Mein Kamerad und ich bremsten unsere Fahrräder und liefen zu der Stelle, an der der Verlauf des Wassers unter die Straße führte. Nachdem wir dem glucksenden und blubbernden Fließ eine Weile zugesehen hatten, kam uns eine Idee. Von einem Busch in der Nähe brachen wir Zweige und Äste und rammten sie dicht an dicht vor das Abflussrohr in den weichen, lehmigen Grund. Ein paar Steine, ein herrenloses Brett und weitere dünnere Zweige vervollständigten das Stauwehr zügig. Interessiert beobachteten wir, wie der Wasserspiegel vor dem Straßendurchlauf anstieg. Ein richtiges Stauwehr hatten wir gebaut und das abfließende Regenwasser begann, einen Teich zu bilden. Als wir uns aufrichteten, erkannten wir zu unserem Entsetzen, dass das Wasser um uns herum die Straße erobert hatte. Eine Seite der Fahrbahn war bereits mit Wasser bedeckt.
Wir waren uns einig: Der Damm musste unverzüglich eingerissen werden.
Doch das Vorhaben war nicht einfach zu bewerkstelligen. Der Wasserdruck auf unsere primitive Sperre war so hoch geworden, dass wir keine Äste mehr herausziehen konnten. Außerdem standen wir hier schon bis über die Knöchel im Wasser.
Meinem Kameraden war das zu dumm. Er nahm sein Rad, schwang sich hinauf und radelte, wie ein Besessener in die Pedale tretend, davon.

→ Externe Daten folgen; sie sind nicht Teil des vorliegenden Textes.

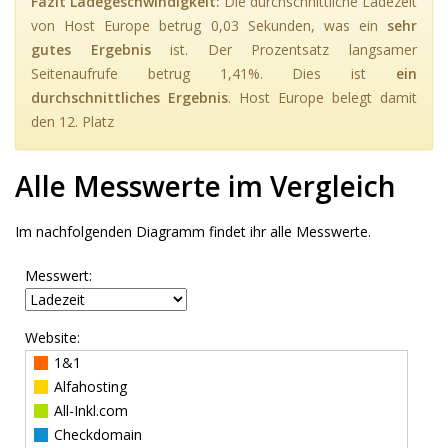
Fazit Ladegeschwindigkeit:
Die durchschnittliche Ladezeit
von Host Europe betrug 0,03 Sekunden, was ein
sehr
gutes Ergebnis
ist. Der Prozentsatz langsamer
Seitenaufrufe betrug 1,41%. Dies ist
ein
durchschnittliches Ergebnis
. Host Europe belegt damit
den 12. Platz
Alle Messwerte im Vergleich
Im nachfolgenden Diagramm findet ihr alle Messwerte.
Messwert:
Website:
1&1
Alfahosting
All-Inkl.com
Checkdomain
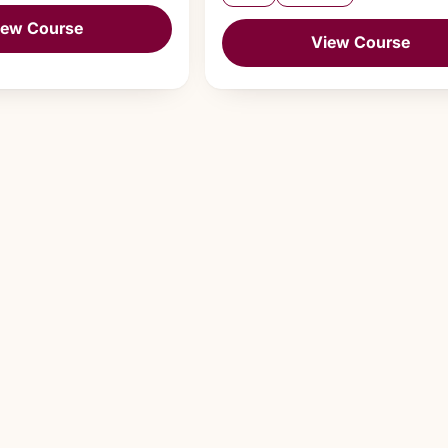
iew Course
View Course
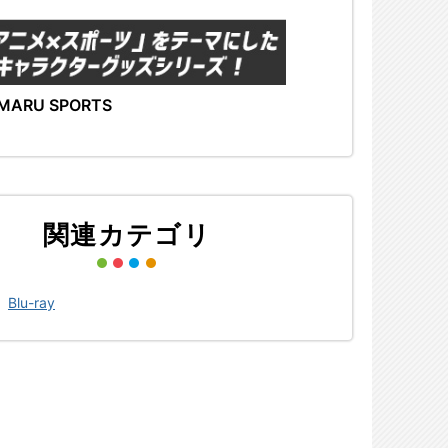
MARU SPORTS
関連カテゴリ
>
Blu-ray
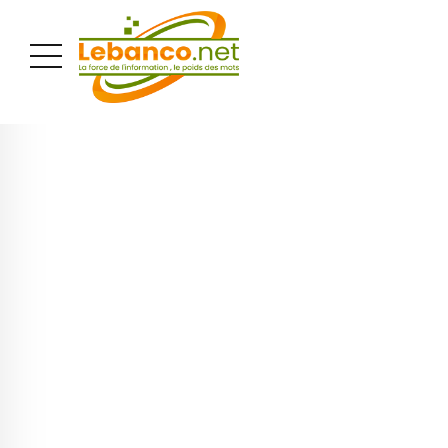
PUBLICITÉ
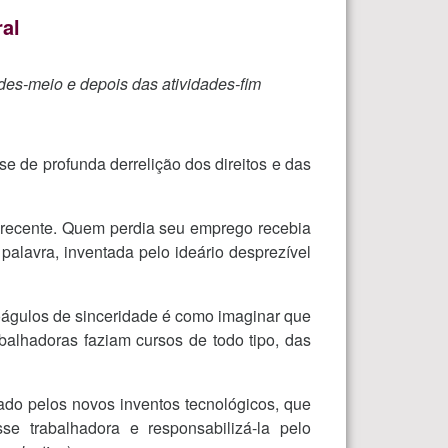
ral
ades-meio e depois das atividades-fim
 de profunda derrelição dos direitos e das
 recente. Quem perdia seu emprego recebia
 palavra, inventada pelo ideário desprezível
coágulos de sinceridade é como imaginar que
balhadoras faziam cursos de todo tipo, das
do pelos novos inventos tecnológicos, que
sse trabalhadora e responsabilizá-la pelo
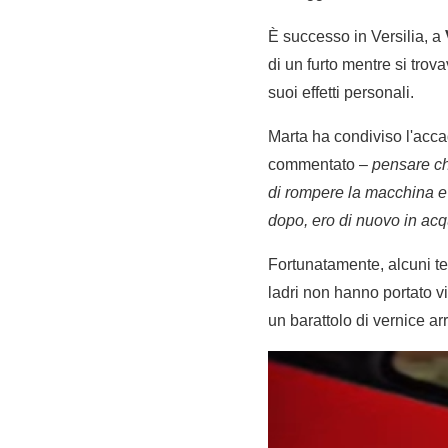
È successo in Versilia, a
di un furto mentre si trov
suoi effetti personali.
Marta ha condiviso l'acc
commentato –
pensare ch
di rompere la macchina e 
dopo, ero di nuovo in acqu
Fortunatamente, alcuni te
ladri non hanno portato via
un barattolo di vernice ar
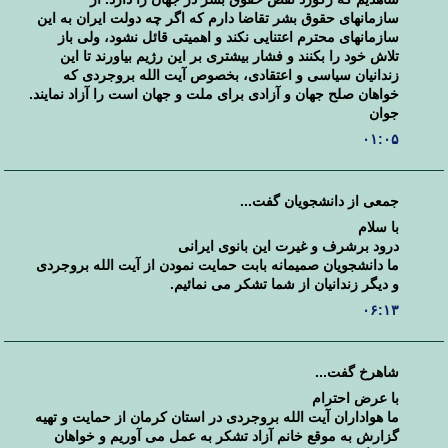
سازمانهای حقوق بشر تقاضا دارم که اگر چه دولت ایران به این
سازمانهای محترم اعتنایی نکند و اهمیتی قائل نشود، ولی باز
تلاش خود را بکنند و فشار بیشتری بر این رژیم بیاورند تا این
زندانیان سیاسی و اعتقادی، بخصوص آیت الله بروجردی که
خواهان صلح جهان و آزادی برای ملت و جهان است را آزاد نمایند.
جوان
۰۱:۰۵
جمعی از دانشجویان گفت...
با سلام
درود برشرف و غیرت این بانوی ایرانی
ما دانشجویان صمیمانه بابت حمایت نمودن از آیت الله بروجردی
و دیگر زندانیان از شما تشکر می نمائیم.
۰۶:۱۳
شاهرخ گفت...
با عرض احترام
ما هواداران آیت الله بروجردی در استان کرمان از حمایت و تهیه
گزارش به موقع خانم آزاد تشکر به عمل می آوریم و خواهان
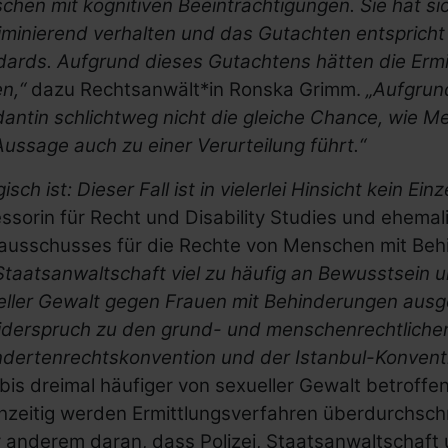
chen mit kognitiven Beeinträchtigungen. Sie hat s
iminierend verhalten und das Gutachten entspricht
ards. Aufgrund dieses Gutachtens hätten die Ermit
en,“
dazu Rechtsanwält*in Ronska Grimm.
„Aufgrund
antin schlichtweg nicht die gleiche Chance, wie 
Aussage auch zu einer Verurteilung führt.“
isch ist: Dieser Fall ist in vielerlei Hinsicht kein Einze
ssorin für Recht und Disability Studies und ehemal
ausschusses für die Rechte von Menschen mit Be
taatsanwaltschaft viel zu häufig an Bewusstsein 
eller Gewalt gegen Frauen mit Behinderungen ausg
iderspruch zu den grund- und menschenrechtlichen
ndertenrechtskonvention und der Istanbul-Konventi
bis dreimal häufiger von sexueller Gewalt betroffe
hzeitig werden Ermittlungsverfahren überdurchschnit
 anderem daran, dass Polizei, Staatsanwaltschaft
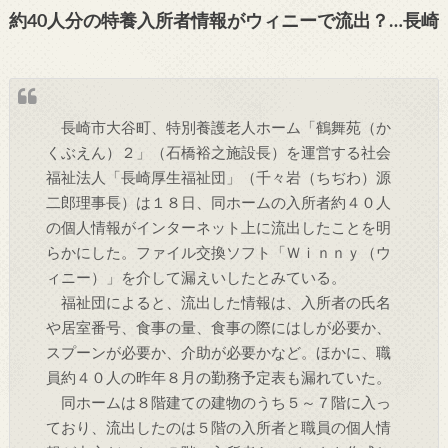
約40人分の特養入所者情報がウィニーで流出？…長崎
長崎市大谷町、特別養護老人ホーム「鶴舞苑（か
くぶえん）２」（石橋裕之施設長）を運営する社会
福祉法人「長崎厚生福祉団」（千々岩（ちぢわ）源
二郎理事長）は１８日、同ホームの入所者約４０人
の個人情報がインターネット上に流出したことを明
らかにした。ファイル交換ソフト「Ｗｉｎｎｙ（ウ
ィニー）」を介して漏えいしたとみている。
福祉団によると、流出した情報は、入所者の氏名
や居室番号、食事の量、食事の際にはしが必要か、
スプーンが必要か、介助が必要かなど。ほかに、職
員約４０人の昨年８月の勤務予定表も漏れていた。
同ホームは８階建ての建物のうち５～７階に入っ
ており、流出したのは５階の入所者と職員の個人情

Da stand ich nun. Allein war meine Chance noch geringer, den angerichteten Schaden zu beheben. So setzte auch ich mich aufs Rad und strampelte aus Leibeskräften, um nach Hause zu gelangen. „Vater hilft dir", hämmerte es in meinem Kopf, „Vater kann Dir helfen."
Als ich mit rasendem Puls und fliegendem Atem zu Hause angekommen war, fand ich glücklicherweise meinen Vater auch sofort und berichtete ihm stockend von unserem Heldenstück. Er sah mich ernst und prüfend an, dann nahm er seinen Autoschlüssel, forderte mich mit einer Kopfbewegung auf, einzusteigen und steuerte unser Goggomobil zum „Tatort".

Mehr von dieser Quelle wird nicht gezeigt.